Was bleibt - und damit trumpft Dick Marty auf - ist, ob Europa es aushalten kann, dass die Niederlande und Belgien Euthanasiegesetze haben und diese mit der Europäischen Menschenrechtskonvention für vereinbar halten? Kann es zwei Wahrheiten über die Menschenrechtskonvention geben? Dies mag genau die offene Flanke sein, auf der der Konsens der Mehrheit in Europa gegen die Euthanasie beständig in Frage gestellt werden wird. Ein kritischer Blick auf die Entwicklung in den Niederlanden kann zwar die Frage der Vereinbarkeit der Euthanasie mit der Menschenrechtskonvention nicht beantworten, wohl aber die Tauglichkeit der Niederländischen Gesetzgebung als Modell für Europa.

Niederlande - Regelung des nicht Regelbaren


Am Anfang der niederländischen Entwicklung stand die offizielle Zusicherung des Justizministeriums in Den Haag, Ärzte, die sich offen zu von ihnen praktizierten Euthanasie-Fällen bekennen würden, strafrechtlich nicht zu verfolgen, obwohl sie ganz offensichtlich gegen die damalige Gesetzeslage verstoßen hätten.. Die darauf folgende Untersuchung des Justizministeriums von 1990 ergab, dass 1,8 Prozent aller Todesfälle, ca. 2.300 Menschen, durch Euthanasie mit Einwilligung verursacht worden waren, 0,3 Prozent durch ärztliche Hilfe bei der Selbsttötung (242 Menschen) und 0,8 Prozent durch Euthanasie ohne Einwilligung (976 Menschen). Letztere wurde nicht nur an Patienten vollzogen, die zu einer Willensäußerung nicht fähig waren, sondern in 375 Fällen auch an Entscheidungsfähigen, die man gar nicht erst fragte.

Am 1.1.1994 wurde die ministerielle Zusicherung der Straffreiheit zum Gesetz. Dieses erste niederländische Euthanasie-Gesetz stellte die Tötung auf Verlangen und die ärztliche Beihilfe beim Suizid formal zwar weiterhin unter Strafe, garantiert aber Ärzten Straffreiheit., die sich dabei auf einen rechtfertigenden Notstand beriefen und bestimmte Sorgfaltskriterien einhielten. Zu diesen gehörten das Vorliegen einer unheilbaren Krankheit, die Freiwilligkeit und Ernsthaftigkeit, aber auch die zeitliche Beständigkeit des Todeswunsches und die Pflicht des Arztes, jeden Euthanasiefall zu melden.

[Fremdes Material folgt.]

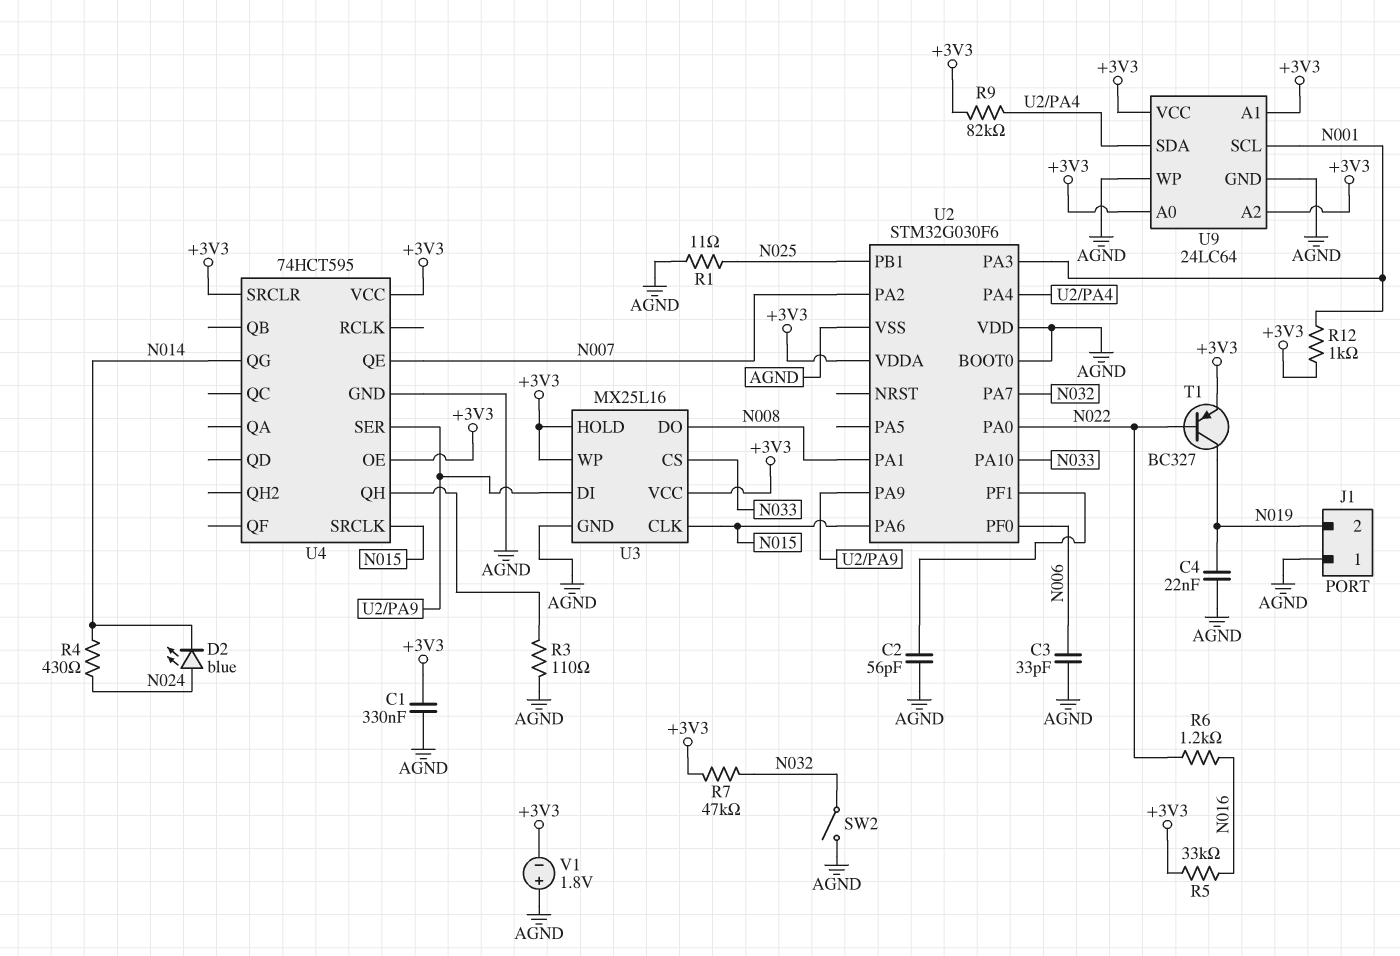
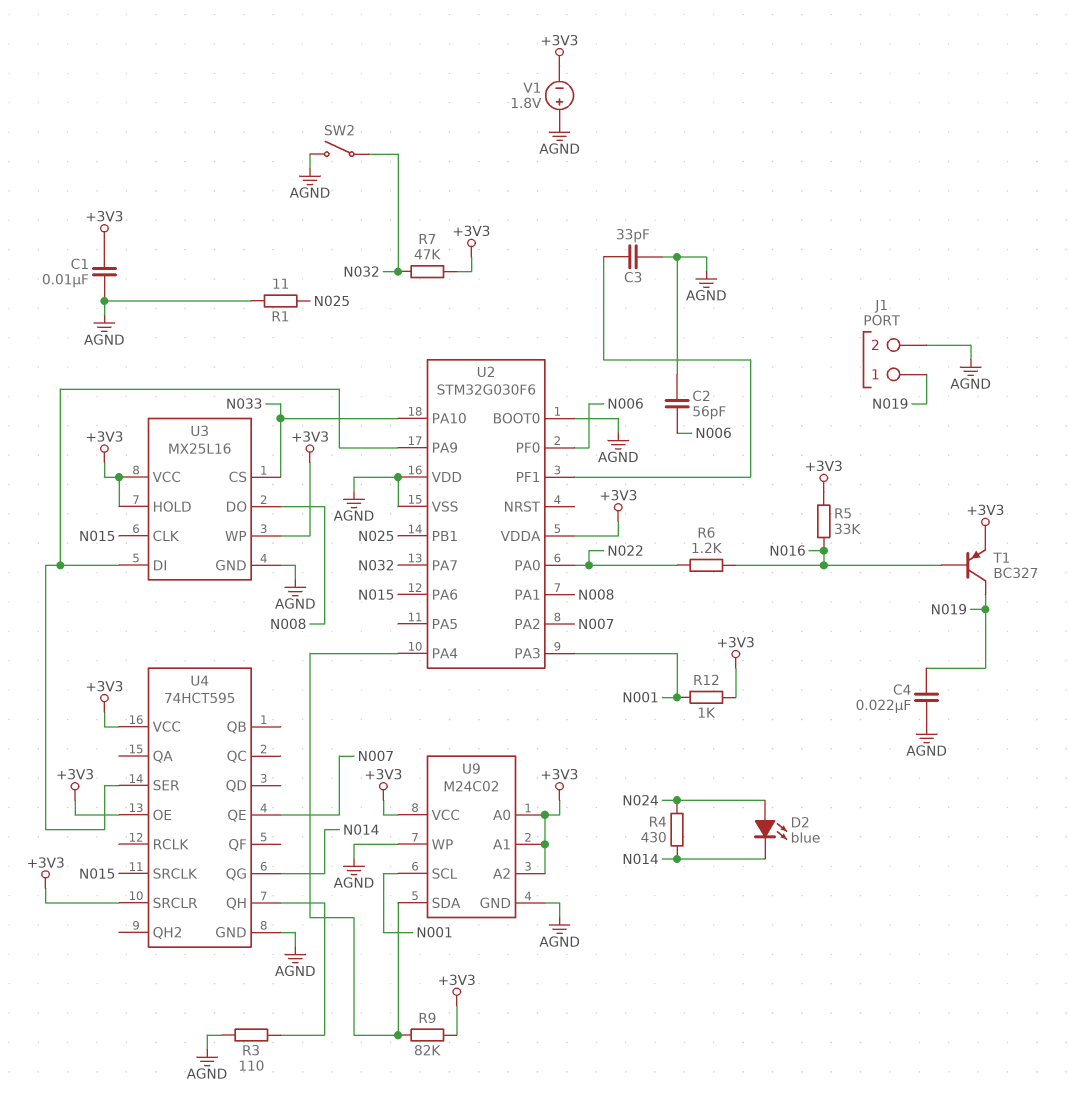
C1: 330nF (+3V3, AGND) -> 10nF (+3V3, AGND)
C2: 56pF (AGND, U2/PF1) -> 56pF (AGND, N006)
C3: 33pF (AGND, N006) -> 33pF (AGND, U2/PF1)
J1 pin 1: AGND -> N019
J1 pin 2: N019 -> AGND
T1: PNP BC327 (B N022, C N019, E +3V3) -> PNP BC327 (B N016, C N019, E +3V3)
U9: 24LC64 -> M24C02

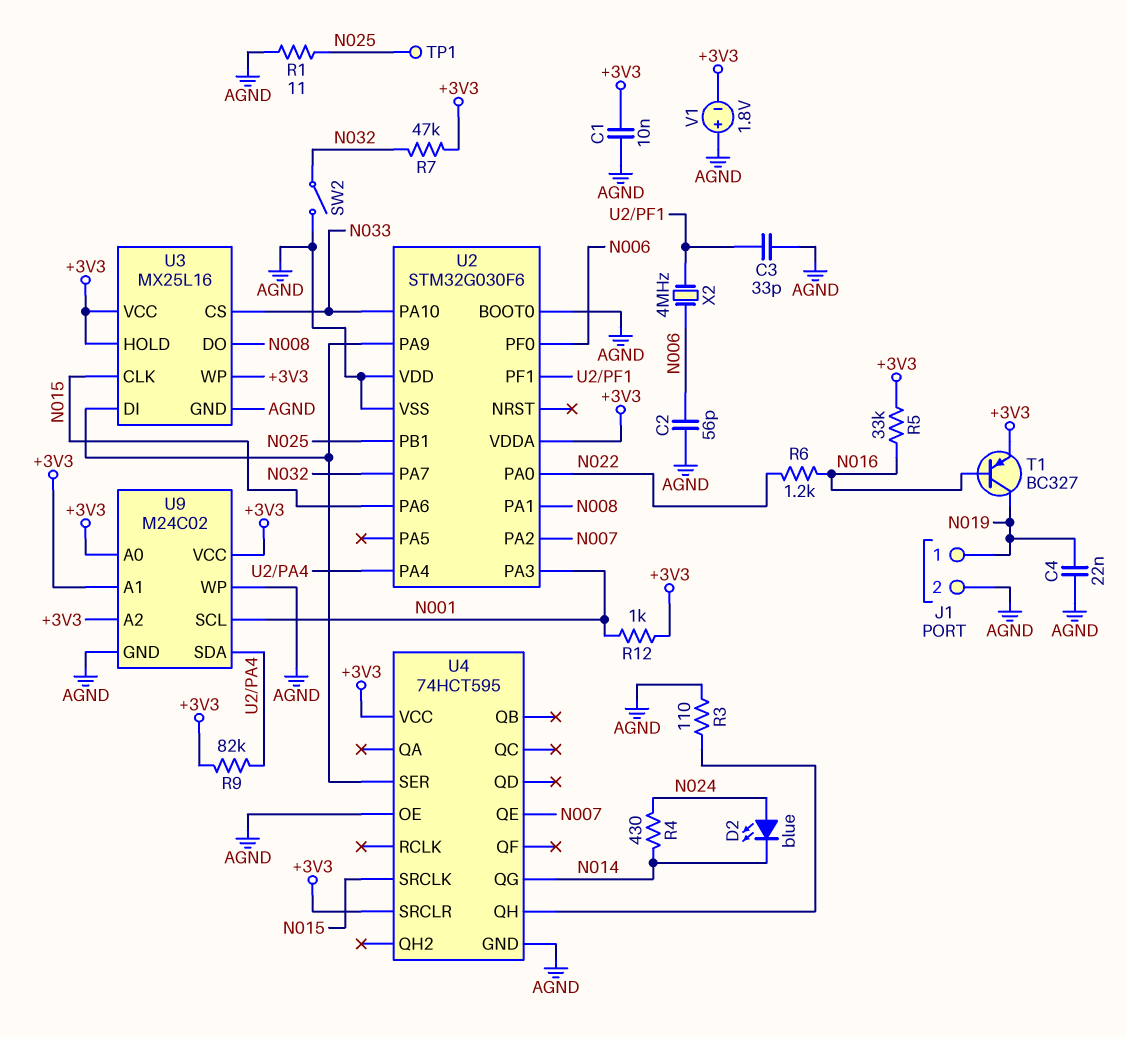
TP1: none -> test point (N025)
U4 pin OE: +3V3 -> AGND
X2: none -> 4MHz (N006, U2/PF1)

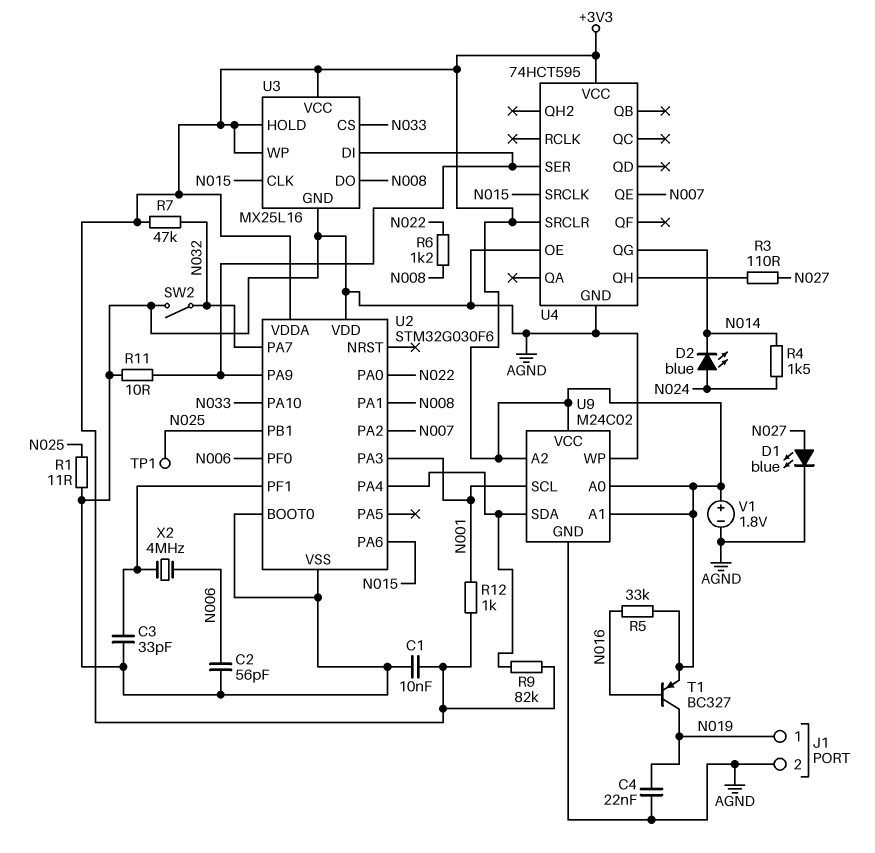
D1: none -> LED blue (A N027, K AGND)
R3: 110 (AGND, U4/QH) -> 110 (N027, U4/QH)
R4: 430 (N014, N024) -> 1.5k (N014, N024)
R6: 1.2k (N016, N022) -> 1.2k (N008, N022)
R11: none -> 10 (AGND, U2/PA9)
V1: 1.8V (plus AGND, minus +3V3) -> 1.8V (plus +3V3, minus AGND)

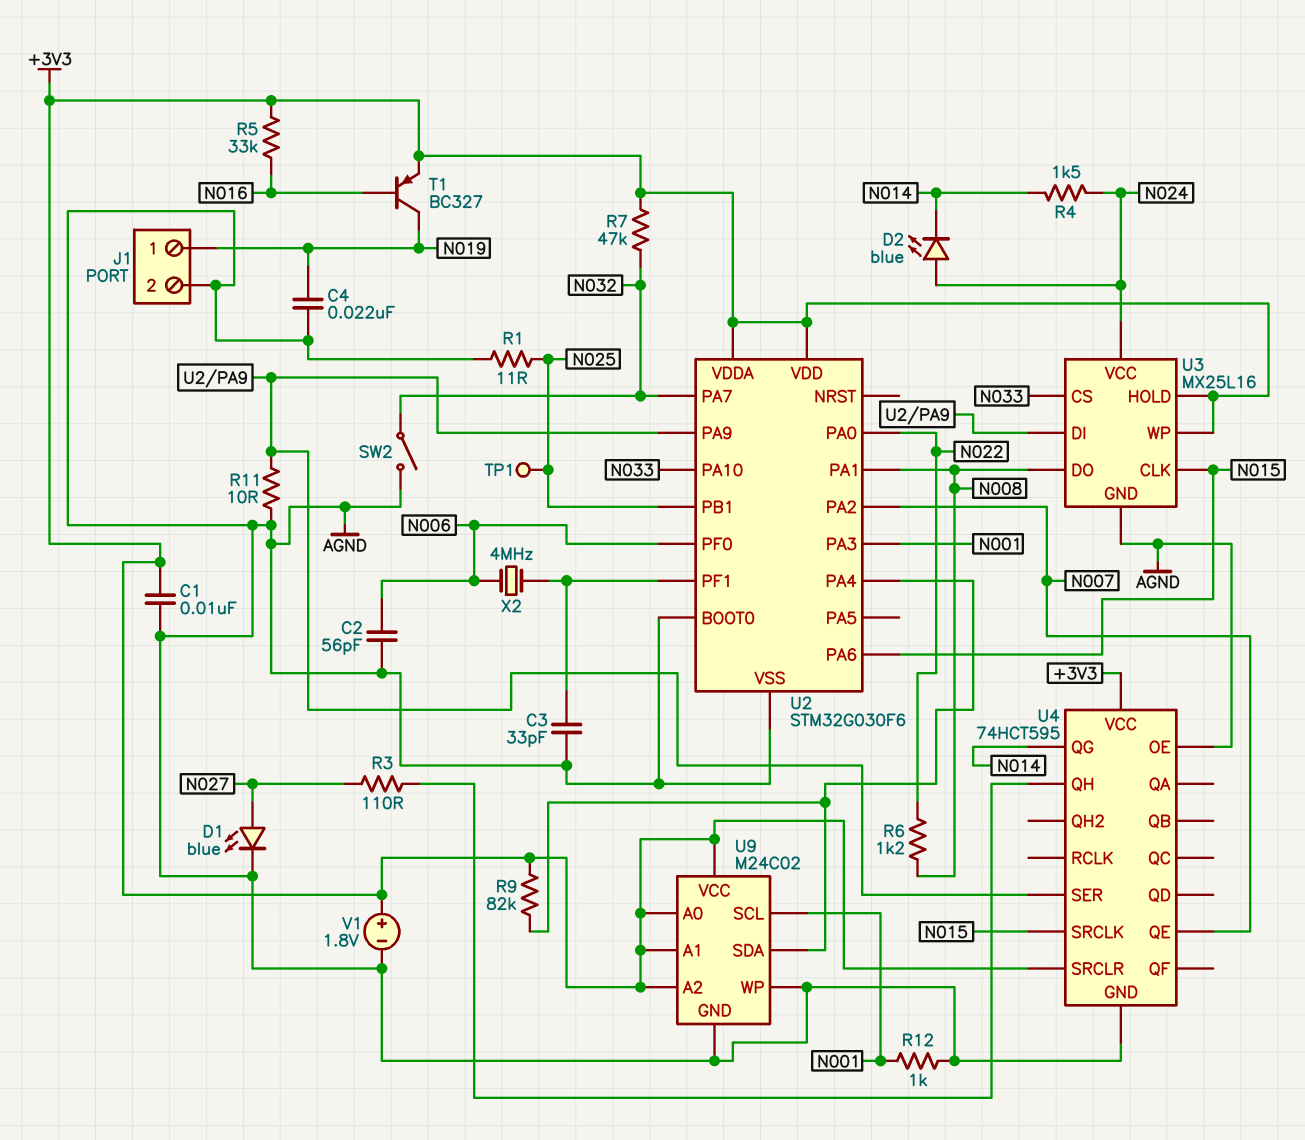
R12: 1k (+3V3, N001) -> 1k (AGND, N001)
U2 pin VDD: AGND -> +3V3
U3 pin VCC: +3V3 -> N024

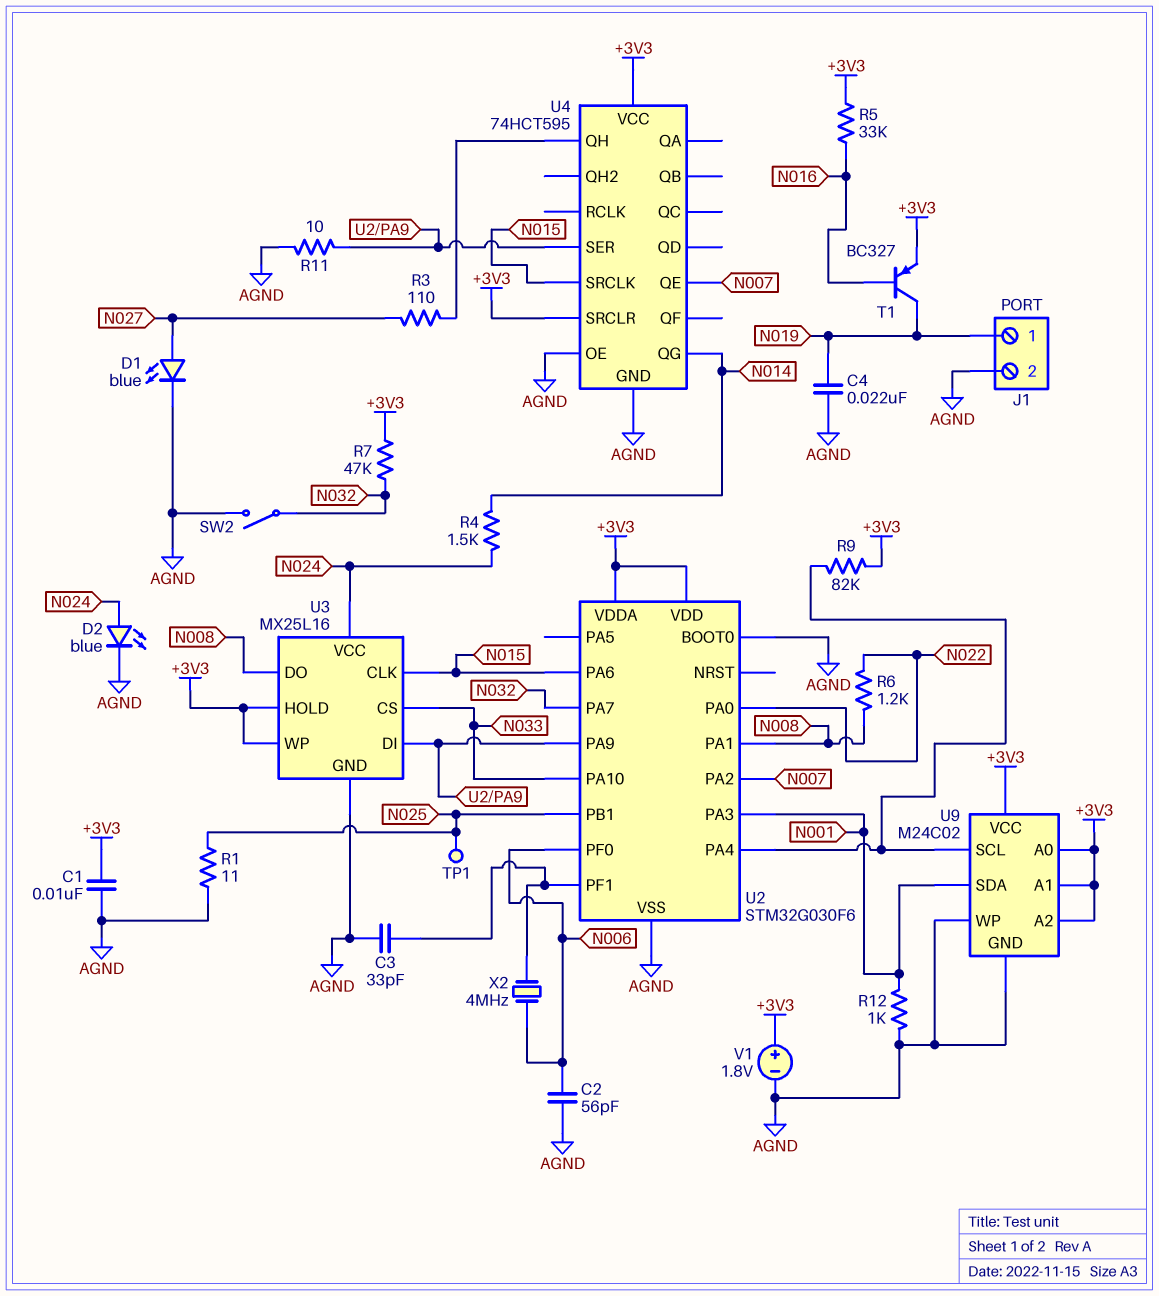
D2: LED blue (A N024, K N014) -> LED blue (A N024, K AGND)
U9 pin SCL: N001 -> U2/PA4
U9 pin SDA: U2/PA4 -> N001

Ein Jahr später, 1995, ergab eine Studie im Auftrag zuständigen Ministerien, dass nur 60 Prozent der Ärzte, die Euthanasie praktizierten, der Meldepflicht nachkamen und in fast 50 Prozent der Fälle zwischen der Todeswunschäußerung und der Tötung nur wenige Tage oder Stunden vergangen waren. Die geforderte Beständigkeit und Ernsthaftigkeit des Wunsches wurden in all diesen Fällen nicht überprüft. Alarmierend waren aber vor allem wieder die Zahlen: in 2,4 Prozent aller Sterbefälle (3.600 Menschen) war Euthanasie mit persönlicher Einwilligung durchgeführt worden, in 0,3 Prozent ärztliche Hilfe bei der Selbsttötung (238 Menschen) und in 0,7 Prozent (913 Menschen) Euthanasie ohne persönliche Einwilligung. In keinem dieser Fälle, die ja alle gesetzeswidrig waren, kam es zu einer strafrechtlichen Verfolgung. Als Motive gaben die tötenden Ärzte in den meisten Fällen an, dass eine weitere medizinische Behandlung sinnlos gewesen wäre (67 Prozent), keine Aussicht auf Besserung bestanden habe (44 Prozent), die Angehörige nicht mehr damit fertig geworden wären (38 Prozent) und die Lebensqualität zu niedrig gewesen sei (36 Prozent). Straflos blieben auch Ärzte, die depressiven oder magersüchtigen Patienten zur Selbsttötung verhalfen, in einem Fall eine 15 jährigen, in einem anderen Fall einer chronisch depressiven Patientin, die "absolut keine Lebensenergie" mehr gehabt habe.

Dennoch wurde im April 2001 das zweite niederländische Euthanasie-Gesetz erlassen, dass die bisherigen Regelung "verboten, aber straffrei" in eine Erlaubnisregel umwandelt. Erlaubt ist seither die Euthanasie, wenn der Arzt

· zu der Überzeugung gelangt ist, dass der Patient seine Bitte freiwillig und nach reiflicher Überlegung gestellt hat,

· zu der Überzeugung gelangt ist, dass der Zustand des Patienten aussichtslos und sein Leiden unerträglich ist,

· den Patienten über dessen Situation und dessen Aussichten aufgeklärt hat,

· gemeinsam mit dem Patienten zu der Überzeugung gelangt ist, dass es für dessen Situation keine andere annehmbare Lösung gibt,

· mindestens einen anderen, unabhängigen Arzt zu Rate gezogen hat, der den Patienten untersucht und schriftlich zu den genannten Sorgfaltskriterien Stellung genommen hat, und

· bei der Lebensbeendigung oder der Hilfe bei der Selbsttötung mit medizinischer Sorgfalt vorgegangen ist.

Vergleicht man das Gesetz von 2001 mit dem von 1994 so ergeben sich folgende Unterschiede:

· der Tötungswunsch muss nicht mehr zeitlich beständig sein

· die Krankheit muss nicht mehr unheilbar sein

· Euthanasie bei psychisch Erkrankten ist im Gesetz nicht ausgeschlossen (wenn sich der tötende Arzt auf einen übergesetzlichen Notstand beruft und zwei statt einen weiteren Arzt hinzuzieht, kann er mit Straffreiheit rechnen)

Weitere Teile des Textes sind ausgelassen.